____ Provided records

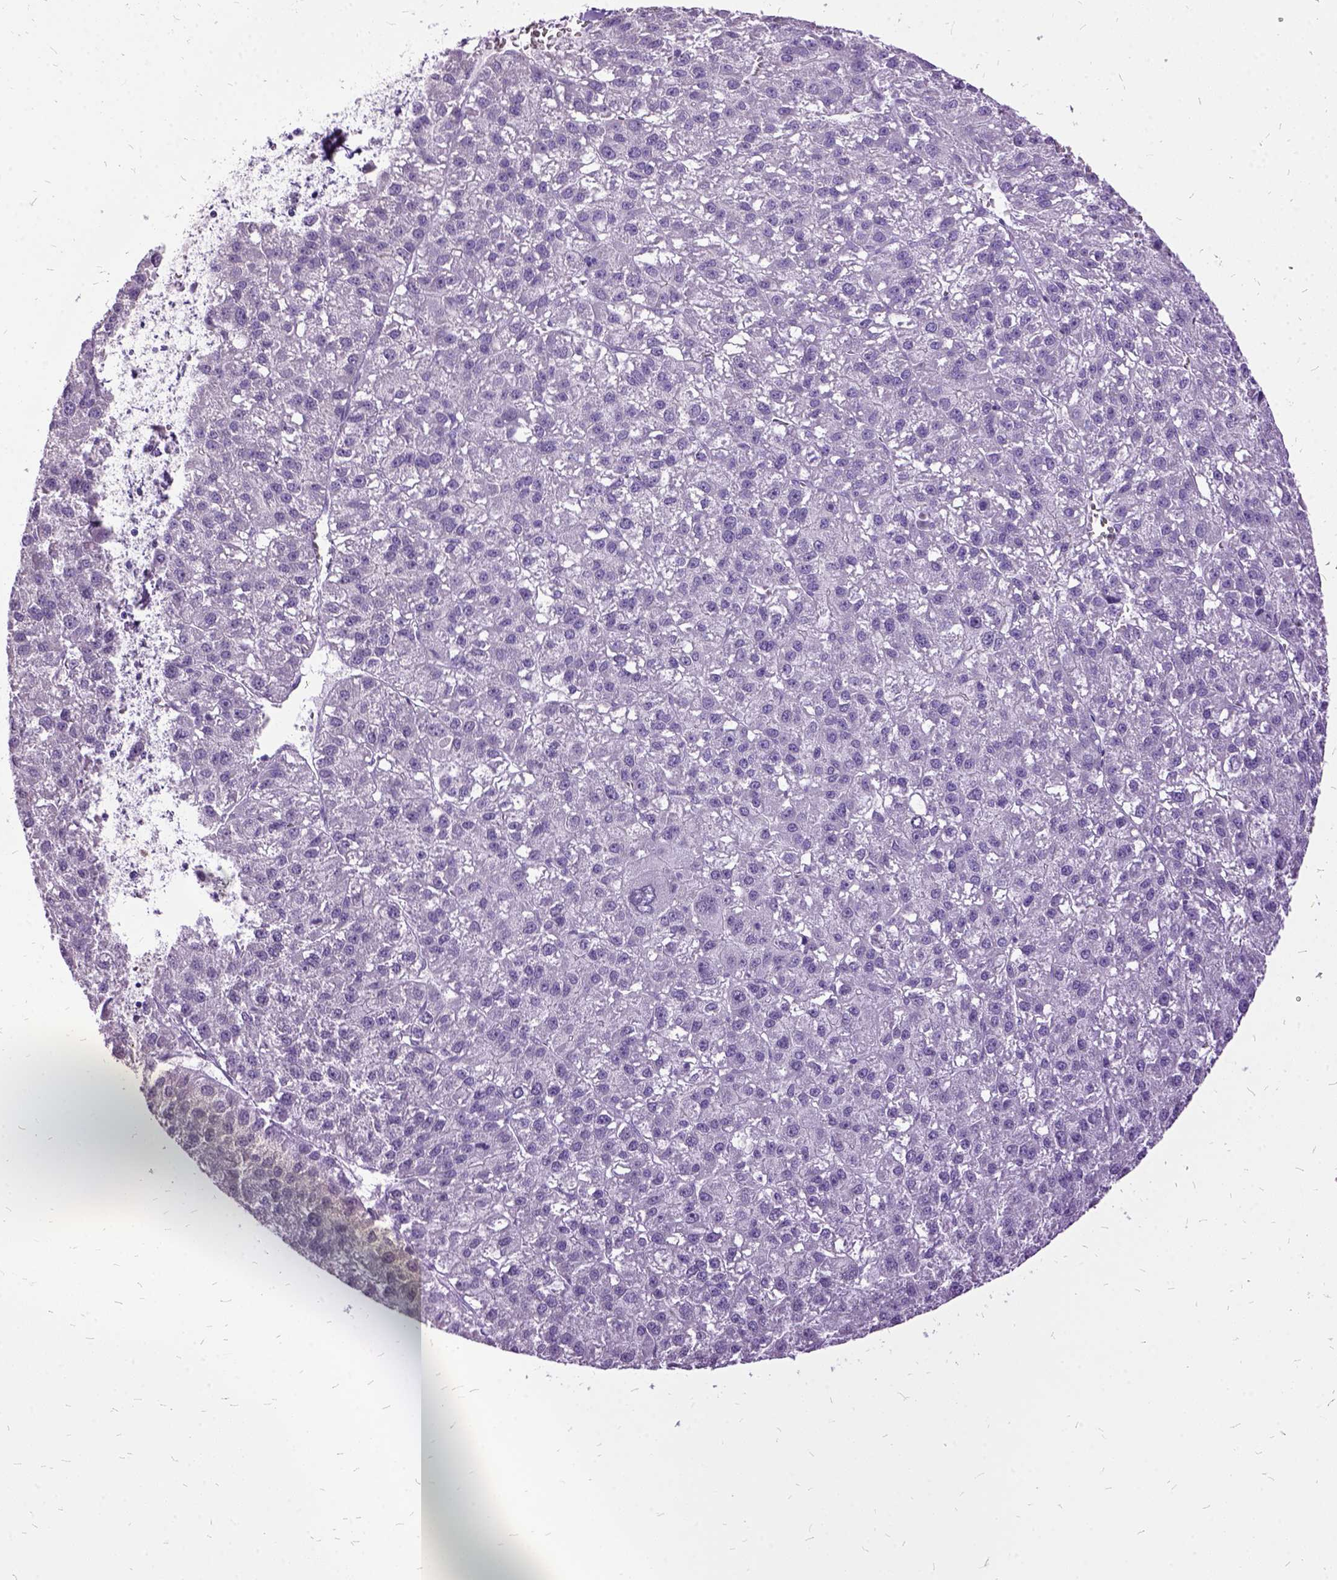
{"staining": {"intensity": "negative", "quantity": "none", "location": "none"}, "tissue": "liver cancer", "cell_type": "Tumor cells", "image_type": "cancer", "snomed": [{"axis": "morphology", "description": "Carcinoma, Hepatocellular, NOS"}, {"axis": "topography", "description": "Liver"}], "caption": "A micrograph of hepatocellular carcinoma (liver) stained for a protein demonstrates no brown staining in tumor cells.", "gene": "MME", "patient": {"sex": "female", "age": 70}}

________
____ Provided records

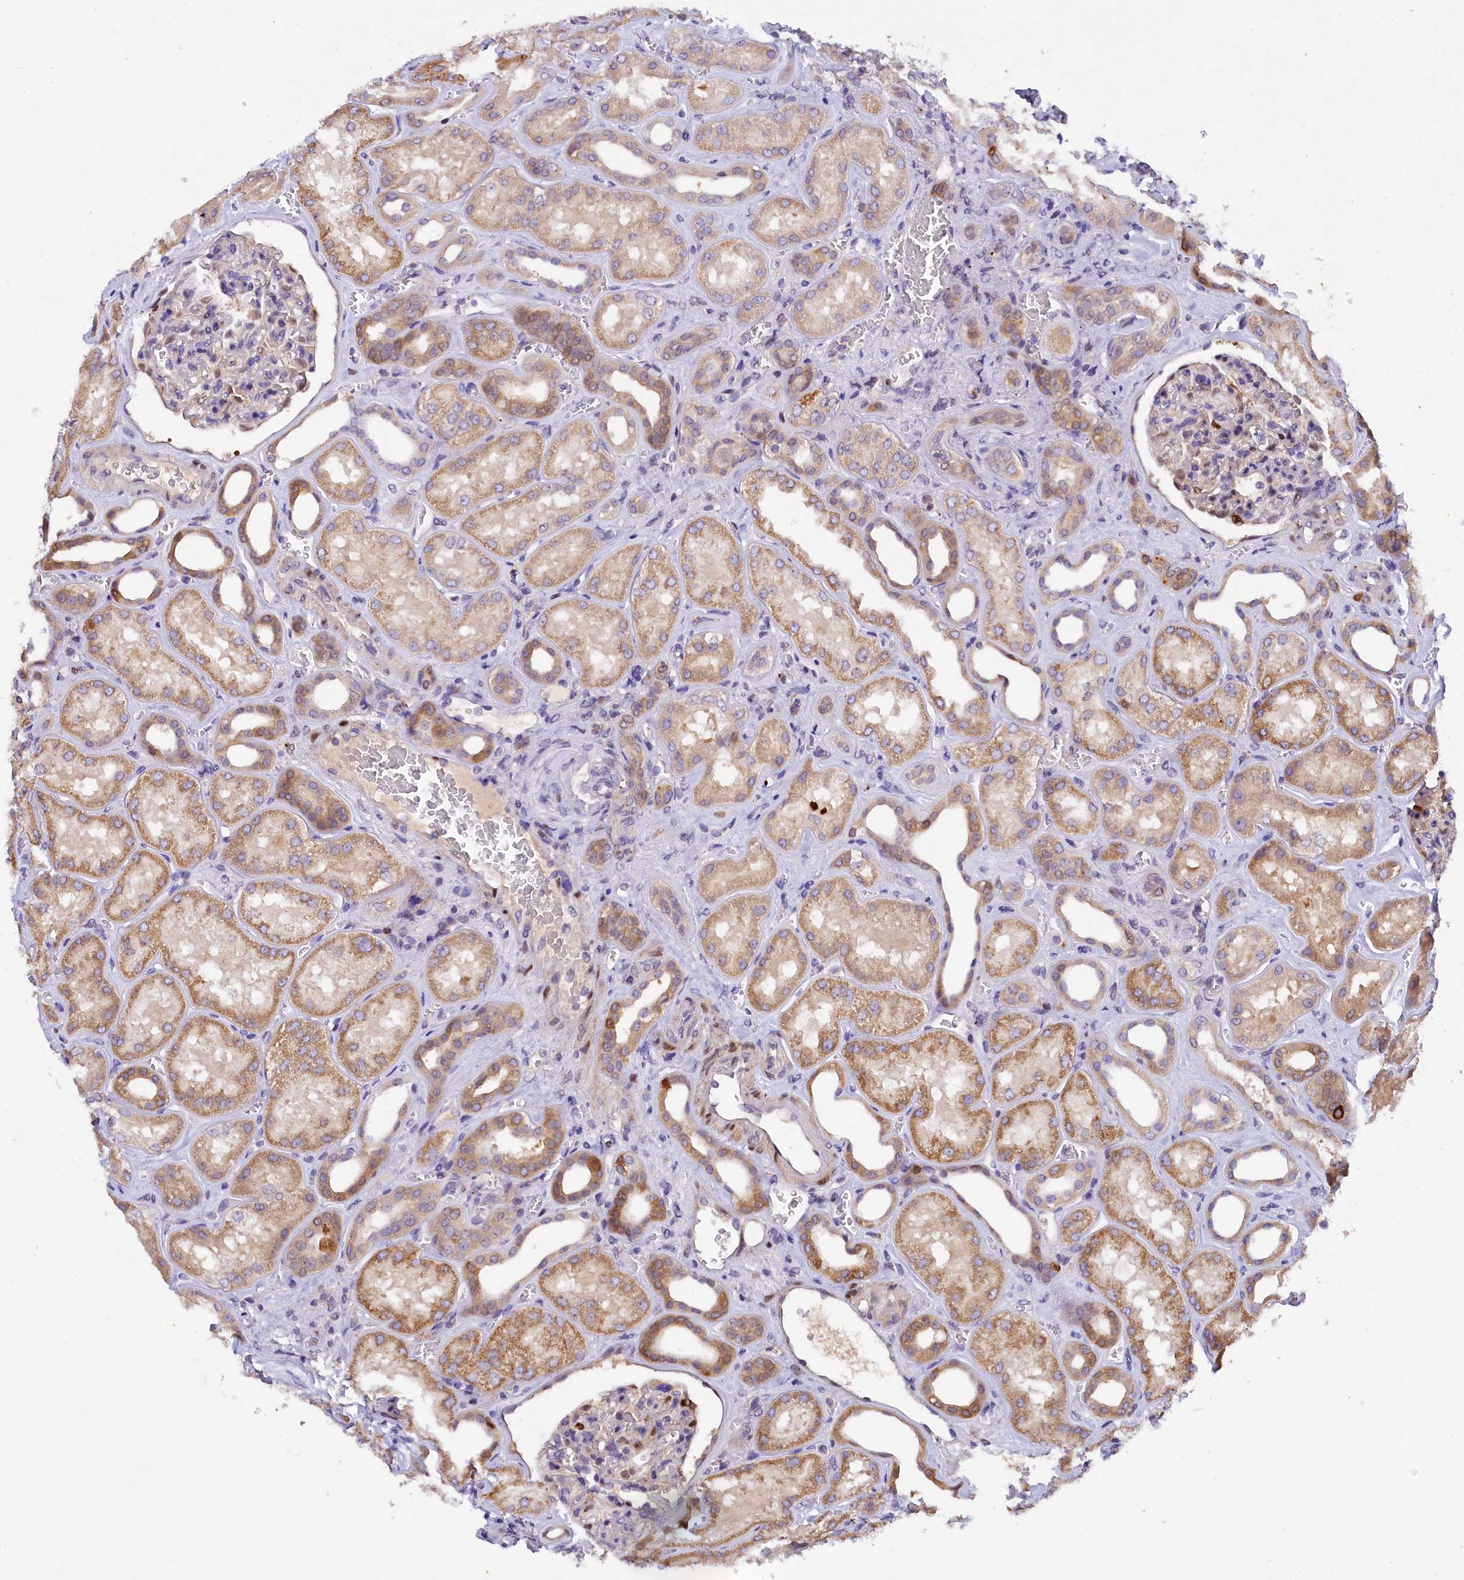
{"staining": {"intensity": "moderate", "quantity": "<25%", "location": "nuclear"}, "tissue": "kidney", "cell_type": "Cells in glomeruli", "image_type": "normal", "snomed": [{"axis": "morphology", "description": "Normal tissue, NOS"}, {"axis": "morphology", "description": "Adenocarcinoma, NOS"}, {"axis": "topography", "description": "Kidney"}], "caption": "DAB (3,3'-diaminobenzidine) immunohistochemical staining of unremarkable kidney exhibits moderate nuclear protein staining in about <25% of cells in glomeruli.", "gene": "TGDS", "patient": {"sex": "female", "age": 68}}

________
____ Provided records

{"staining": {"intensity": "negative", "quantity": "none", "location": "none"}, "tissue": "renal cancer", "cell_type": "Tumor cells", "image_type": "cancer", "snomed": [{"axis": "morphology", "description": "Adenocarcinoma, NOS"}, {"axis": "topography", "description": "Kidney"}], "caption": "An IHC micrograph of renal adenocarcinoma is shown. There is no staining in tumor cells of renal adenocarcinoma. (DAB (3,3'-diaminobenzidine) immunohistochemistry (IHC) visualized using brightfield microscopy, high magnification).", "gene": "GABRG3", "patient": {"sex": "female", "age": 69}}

________

▶ **Goal of the exercise**
All lines with the word "micrograph" should be copied from the material above.

▶ **Response to this exercise**
{"staining": {"intensity": "negative", "quantity": "none", "location": "none"}, "tissue": "liver cancer", "cell_type": "Tumor cells", "image_type": "cancer", "snomed": [{"axis": "morphology", "description": "Carcinoma, Hepatocellular, NOS"}, {"axis": "topography", "description": "Liver"}], "caption": "A micrograph of hepatocellular carcinoma (liver) stained for a protein demonstrates no brown staining in tumor cells.", "gene": "MME", "patient": {"sex": "female", "age": 70}}
{"staining": {"intensity": "negative", "quantity": "none", "location": "none"}, "tissue": "renal cancer", "cell_type": "Tumor cells", "image_type": "cancer", "snomed": [{"axis": "morphology", "description": "Adenocarcinoma, NOS"}, {"axis": "topography", "description": "Kidney"}], "caption": "An IHC micrograph of renal adenocarcinoma is shown. There is no staining in tumor cells of renal adenocarcinoma. (DAB (3,3'-diaminobenzidine) immunohistochemistry (IHC) visualized using brightfield microscopy, high magnification).", "gene": "GABRG3", "patient": {"sex": "female", "age": 69}}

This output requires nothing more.